Conforme Camilo Pessanha escreve no prefácio que redigiu para a tradução, essas oito elegias chinesas remontam à dinastia Ming e foram reunidas pelo ministro Ion Fong Kong () que, no reinado de Chia-King (, 1796-1820), exercia elevados cargos de Estado, inclusive o de mentor do príncipe herdeiro. Mas, como Camilo Pessanha informa, o livro não tinha “nenhuma informação acerca do autor ou autores, senão que viveram nesse período (1368 a 1628). Sob a direção de um letrado chinês, foi-me, entretanto, possível identificar cada uma das composições e averiguar-lhe o autor.”[4] No entanto, o tradutor não argumentou a escolha dessas elegias para tradução, indicando apenas que as tinha comprado pela irrisória quantia de duas patacas numa prestamista. É curioso, entretanto, notar que nenhum desses autores ocupa um lugar privilegiado na tradição poética da China. Apenas Uang-Shau-Jen (também conhecido por Wang Yang Ming, ), autor de “Ascensão ao Miradouro do Kiang”() e “À noite, no Pego-Dragão”(), dois poemas integrados no livro, era conhecido como distinto filósofo e militar da dinastia Ming, mas não na linha dos grandes poetas. Aliás, os poemas implicam numerosas referências históricas, literárias e geográficas que dificultam muito a tradução e constituem uma grande estranheza exótica para o leitor ocidental. Nesse sentido, o intuito que levou Camilo Pessanha a traduzir esses poemas não era muito fundamentado. Pelo prefácio com que completou a tradução e pelos ensaios que ele escreveu sobre a literatura chinesa, Camilo Pessanha mostrava-se um bom conhecedor da literatura chinesa e, por conseguinte, não era justificável seu desconhecimento dos melhores poetas chineses. Desse modo, a escolha de Camilo Pessanha deve-se provavelmente a sua curiosidade em traduzir o que tinha comprado para entreter “os ócios dos últimos seis anos de residência em Macau – os primeiros da velhice –, tirando esse esforço (em boa verdade se diga) horas de um tão suave prazer espiritual que dele o não esperava tamanho”.[5] Outro motivo que podia justificar a opção do poeta consistia no fato de esses poemas espelharem os mesmos traços de sua vivência: solidão, tristeza, exílio, fuga ao universo real e nostalgia da terra abandonada, elementos sentimentais que contribuíram para consumar seu essencial humano e poético.

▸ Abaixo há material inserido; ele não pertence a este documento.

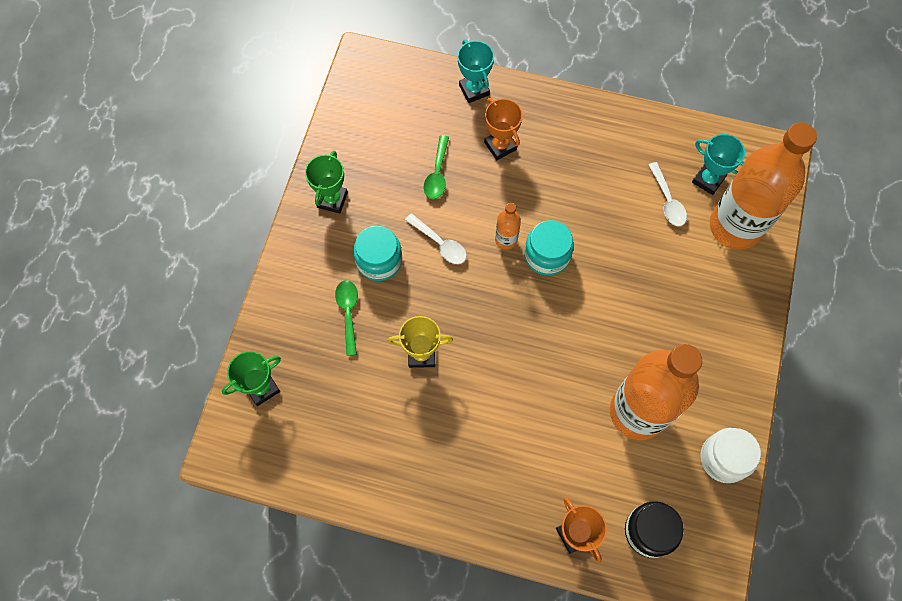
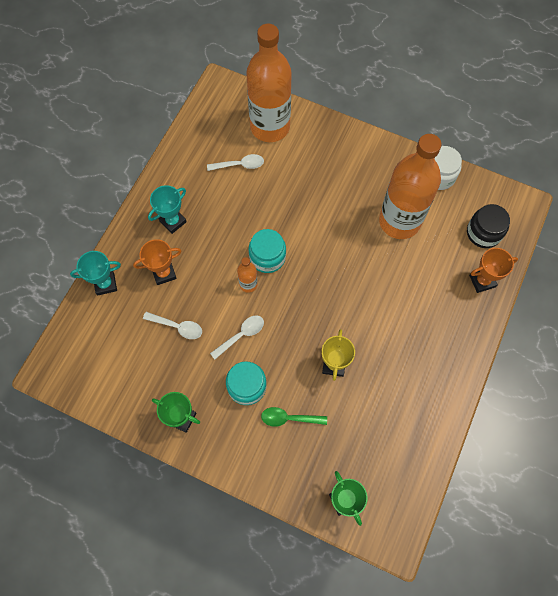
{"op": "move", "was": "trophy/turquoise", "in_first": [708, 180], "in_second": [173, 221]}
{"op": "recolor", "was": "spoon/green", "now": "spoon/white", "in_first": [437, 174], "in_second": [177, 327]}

2. Não se sabe a que nível Camilo Pessanha dominava a língua chinesa, mas pelo menos ele tinha a capacidade de ler, visto que em seu prefácio comentava assim as elegias chinesas que traduziu: “(…) à leitura, no próprio original chinês, se acredita serem produções de um mesmo espírito e fragmentos de uma obra única sistematizada.”[6] Mas é legítimo acrescentar que, na materialização da referida tradução, o poeta se socorreu dos apoios do letrado chinês e de seu amigo José Vicente Jorge, como ele reconhece sinceramente: “Finalmente, nada confiando nos recursos próprios – imperfeitas noções de simples estudioso amador, adquiridas ao acaso das horas vagas –, submeti o trabalho à censura do meu velho amigo e querido mestre sr. José Vicente Jorge.”[7] Nesses termos, seu domínio razoável da língua chinesa, seu gênio de poeta e os apoios do letrado chinês e de seu amigo já constituíram condições suficientes para não anular a obra original.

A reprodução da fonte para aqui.